» Data section:
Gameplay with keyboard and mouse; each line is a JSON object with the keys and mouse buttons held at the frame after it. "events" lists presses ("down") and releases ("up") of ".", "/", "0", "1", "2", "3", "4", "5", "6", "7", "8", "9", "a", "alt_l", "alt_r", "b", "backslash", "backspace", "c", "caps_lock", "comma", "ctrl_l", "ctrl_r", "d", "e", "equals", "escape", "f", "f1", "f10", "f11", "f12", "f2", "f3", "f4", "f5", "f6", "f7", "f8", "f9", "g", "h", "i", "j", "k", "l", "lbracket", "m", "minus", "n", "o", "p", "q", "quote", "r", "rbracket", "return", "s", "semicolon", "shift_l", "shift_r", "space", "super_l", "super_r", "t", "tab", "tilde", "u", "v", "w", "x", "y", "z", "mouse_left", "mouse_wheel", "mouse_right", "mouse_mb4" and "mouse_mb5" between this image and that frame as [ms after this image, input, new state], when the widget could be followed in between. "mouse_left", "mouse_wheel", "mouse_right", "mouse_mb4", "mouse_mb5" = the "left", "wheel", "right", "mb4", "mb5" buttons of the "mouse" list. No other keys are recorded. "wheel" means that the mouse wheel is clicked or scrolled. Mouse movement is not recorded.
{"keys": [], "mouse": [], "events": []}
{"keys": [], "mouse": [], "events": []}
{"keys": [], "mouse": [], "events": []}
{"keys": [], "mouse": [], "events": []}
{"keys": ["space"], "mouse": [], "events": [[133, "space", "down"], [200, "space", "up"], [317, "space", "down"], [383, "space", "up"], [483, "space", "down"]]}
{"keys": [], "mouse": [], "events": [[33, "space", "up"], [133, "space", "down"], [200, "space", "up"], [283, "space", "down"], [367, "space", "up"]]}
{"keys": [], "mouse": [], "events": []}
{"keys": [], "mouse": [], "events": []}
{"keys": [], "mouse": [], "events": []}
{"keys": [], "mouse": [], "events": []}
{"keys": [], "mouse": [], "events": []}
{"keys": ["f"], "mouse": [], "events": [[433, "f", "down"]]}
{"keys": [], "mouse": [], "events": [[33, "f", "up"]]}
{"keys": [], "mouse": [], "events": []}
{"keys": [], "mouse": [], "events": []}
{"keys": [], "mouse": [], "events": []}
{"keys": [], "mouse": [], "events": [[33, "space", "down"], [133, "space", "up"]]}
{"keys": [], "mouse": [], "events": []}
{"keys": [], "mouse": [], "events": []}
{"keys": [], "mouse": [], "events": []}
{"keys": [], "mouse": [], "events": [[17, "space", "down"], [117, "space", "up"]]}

» Instructions for the task: Each entry is to be output exactly as it was written.

» Written reply:
Gameplay with keyboard and mouse; each line is a JSON object with the keys and mouse buttons held at the frame after it. "events" lists presses ("down") and releases ("up") of ".", "/", "0", "1", "2", "3", "4", "5", "6", "7", "8", "9", "a", "alt_l", "alt_r", "b", "backslash", "backspace", "c", "caps_lock", "comma", "ctrl_l", "ctrl_r", "d", "e", "equals", "escape", "f", "f1", "f10", "f11", "f12", "f2", "f3", "f4", "f5", "f6", "f7", "f8", "f9", "g", "h", "i", "j", "k", "l", "lbracket", "m", "minus", "n", "o", "p", "q", "quote", "r", "rbracket", "return", "s", "semicolon", "shift_l", "shift_r", "space", "super_l", "super_r", "t", "tab", "tilde", "u", "v", "w", "x", "y", "z", "mouse_left", "mouse_wheel", "mouse_right", "mouse_mb4" and "mouse_mb5" between this image and that frame as [ms after this image, input, new state], when the widget could be followed in between. "mouse_left", "mouse_wheel", "mouse_right", "mouse_mb4", "mouse_mb5" = the "left", "wheel", "right", "mb4", "mb5" buttons of the "mouse" list. No other keys are recorded. "wheel" means that the mouse wheel is clicked or scrolled. Mouse movement is not recorded.
{"keys": [], "mouse": [], "events": []}
{"keys": [], "mouse": [], "events": []}
{"keys": [], "mouse": [], "events": []}
{"keys": [], "mouse": [], "events": []}
{"keys": ["space"], "mouse": [], "events": [[133, "space", "down"], [200, "space", "up"], [317, "space", "down"], [383, "space", "up"], [483, "space", "down"]]}
{"keys": [], "mouse": [], "events": [[33, "space", "up"], [133, "space", "down"], [200, "space", "up"], [283, "space", "down"], [367, "space", "up"]]}
{"keys": [], "mouse": [], "events": []}
{"keys": [], "mouse": [], "events": []}
{"keys": [], "mouse": [], "events": []}
{"keys": [], "mouse": [], "events": []}
{"keys": [], "mouse": [], "events": []}
{"keys": ["f"], "mouse": [], "events": [[433, "f", "down"]]}
{"keys": [], "mouse": [], "events": [[33, "f", "up"]]}
{"keys": [], "mouse": [], "events": []}
{"keys": [], "mouse": [], "events": []}
{"keys": [], "mouse": [], "events": []}
{"keys": [], "mouse": [], "events": [[33, "space", "down"], [133, "space", "up"]]}
{"keys": [], "mouse": [], "events": []}
{"keys": [], "mouse": [], "events": []}
{"keys": [], "mouse": [], "events": []}
{"keys": [], "mouse": [], "events": [[17, "space", "down"], [117, "space", "up"]]}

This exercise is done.